In artikel 12, zevende lid, wordt «Gedeputeerde Staten» vervangen door: gedeputeerde staten van de provincies Utrecht en Zuid-Holland.

E

In de artikelen 27, tweede lid, en 28, onder a, wordt «provincie» vervangen door: provincies.

F

In artikel 44 wordt het woord «provincie» vervangen door: provincies Utrecht en Zuid-Holland.

Onze Minister van Binnenlandse Zaken is belast met de uitvoering van dit besluit dat in het Staatsblad zal worden geplaatst.

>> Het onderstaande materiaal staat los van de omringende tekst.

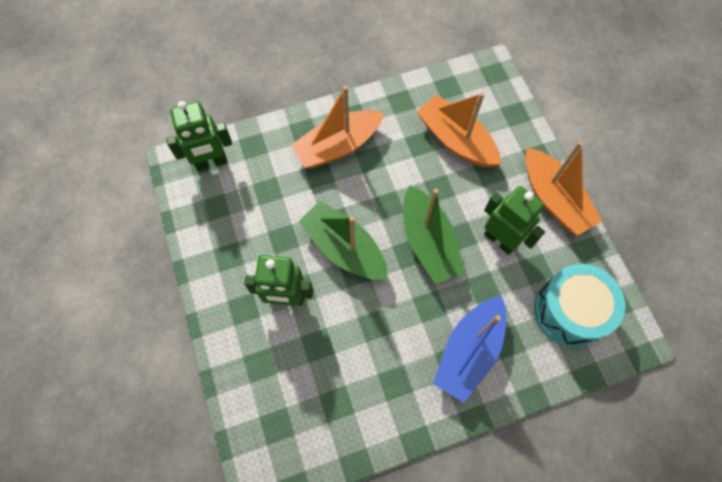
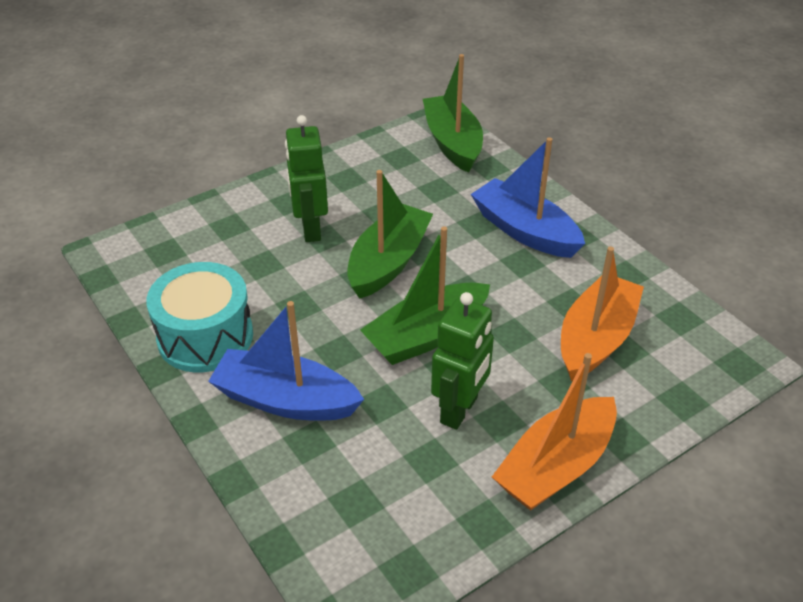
camera: 75 degrees right, 25 degrees down
(211, 162) = (452, 143): green robot -> green boat
(338, 146) = (525, 231): orange boat -> blue boat
(569, 311) = (375, 509): turquoise drum -> turquoise drum (205, 336)

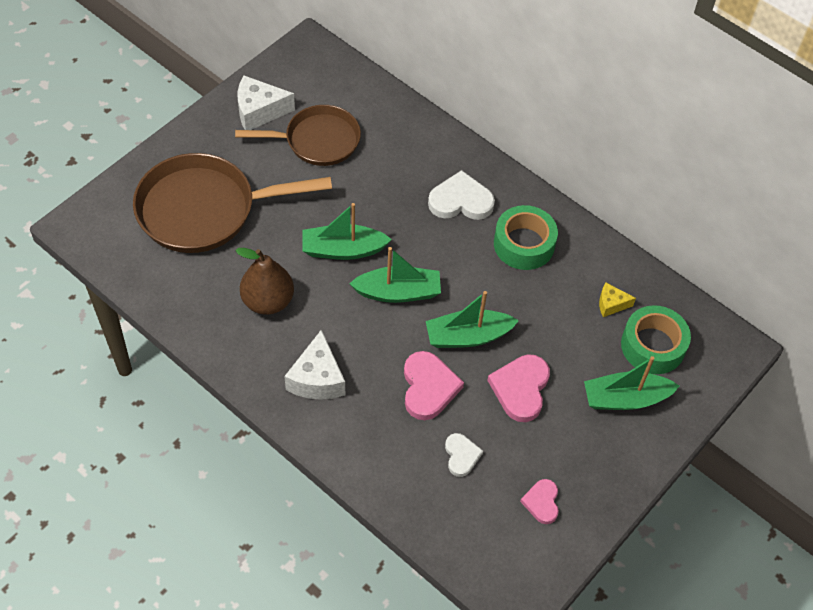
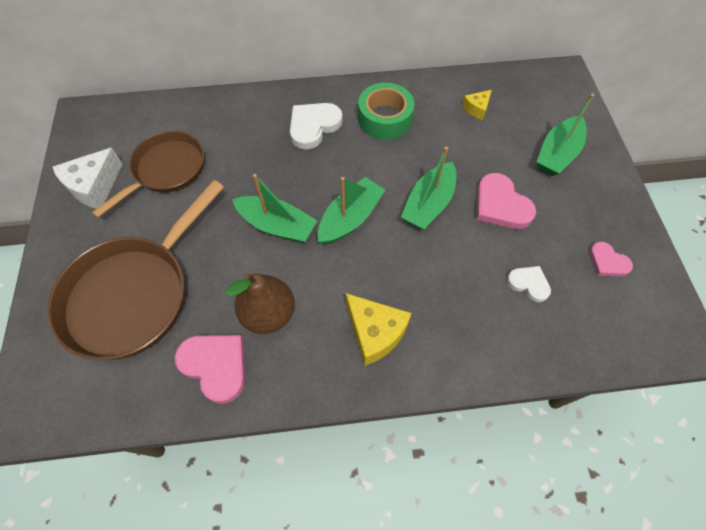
camera: 45 degrees left, 5 degrees up
(317, 378) = (375, 333): white cheese -> yellow cheese
(343, 250) = (277, 225): green boat -> green boat turned 105 degrees counterclockwise
(428, 387) = (451, 261): pink heart -> pink heart (215, 366)
(653, 346) = (528, 111): green tape -> none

's-Gravenhage, 28 september 1995

Beatrix

De Staatssecretaris van Binnenlandse Zaken,

A. G. M. van de Vondervoort

Uitgegeven de twaalfde oktober 1995

De Minister van Justitie,

W. Sorgdrager

NOTA VAN TOELICHTING

Artikel 2, derde lid, van de Wet gemeenschappelijke regelingen bepaalt dat provinciale staten van aan elkaar grenzende provincies bij de vaststelling van een provinciegrensoverschrijdend samenwerkingsgebied tevens bepalen welk van de betrokken provinciale besturen binnen dit gebied de bevoegdheden met betrekking tot gemeenschappelijke regelingen uitoefent die bij of krachtens de wet aan het provinciaal bestuur zijn toegekend.

Provinciale staten van Utrecht en Zuid-Holland hebben in hun besluiten van 15 juni 1994 respectievelijk 24 juni 1994 bepaald dat binnen het samenwerkingsgebied Utrecht, waarvan de Zuidhollandse gemeente Vianen deel uitmaakt, het provinciaal bestuur van Utrecht de genoemde bevoegdheden uitoefent. De provinciale bevoegdheden met betrekking tot de Gemeenschappelijke regeling Bestuur Regio Utrecht (BRU) dienen derhalve door het provinciaal bestuur van de provincie Utrecht te worden uitgeoefend.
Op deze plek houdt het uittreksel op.